Without any additional comments, the other six council members joined him in the vote to approve the resolution.
Since 2004, the NOLA Public Schools district has received money from the Harrah’s Fund each year, but the casino’s most recent lease with the city, signed in 2020, no longer explicitly directed funds to the district. Instead, included a new provision broadening the council’s ability to direct the funding to “education” at members’ discretion.
In recent years, both the council and Mayor LaToya Cantrell have pushed for expanded early childhood education funding. That has included direct funding from the city and an unsuccessful 2020 millage proposal that was backed by Cantrell.

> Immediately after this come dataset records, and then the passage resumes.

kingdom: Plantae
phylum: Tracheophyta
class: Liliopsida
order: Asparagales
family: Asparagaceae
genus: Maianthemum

The Harrah’s Fund has traditionally been distributed after the Orleans Parish School Board presented a proposal to the council’s Community Development Committee.
In the past, those funds went directly to the district, but Harrah’s new lease signed in 2020 broadened the council’s ability to direct the money elsewhere. Last spring, the council sought to further its investment in early childhood education while the district fought for funds it had traditionally received.
NOLA Public Schools Superintendent Henderson Lewis Jr. went before the council in April last year to plead for $1.5 million in funding for district-wide programs. He also criticized the council for waiting until 2021 to distribute funds he said should have gone out a year before.
“These are already in our budget. … This usually would have happened in the spring of 2020,” he said last April.
The council ultimately approved $1.5 million for the district to fund three programs — the Travis Hill School at the city’s jail, the district’s Office of Student Support, which houses social workers and tracks truant students, and the Center for Resilience.
But council members told the district not to expect Harrah’s money in the future.
“I would hope you would build the $1.5 million into your own budget next year,” Councilwoman Kristin Palmer said at the time.
In that spring meeting, the council pointed to the school district’s reserve fund as a potential source for programs it wanted funded, arguing the Harrah’s Fund money could be better invested in early childhood education. (State and federal funding for K-12 education cannot directly fund early childhood education seats.)
On Thursday, Ashley criticized the council for letting Harrah’s Fund money languish without disbursing it in a timely manner.
“It’s my hope that the incoming council won’t let roughly $4 million accumulate without distribution especially when our school system has been rocked by a pandemic, hurricanes and continues to be as we all work to recover,” he said.
“Overall it’s my hope that we can build a strong partnership to tackle our education issues from early childhood, where we serve as the co-lead agency and largest provider of care in the city to our earliest learners, as well as K-12 instruction.”
With the passage of the resolution, the Mayor’s Office of Youth and Families will be at the Harrah’s Fund presentation table in the years. Combined with the council’s expressed interest in funding early childhood programming, it seems likely this will result in increased money directed towards non-OPSB programs.
Separately on Thursday, the council approved a resolution to place a new early education millage on the April 30 ballot. The council estimates the new millage would bring in about $21 million which could create up to 2,000 early childhood seats with a state match.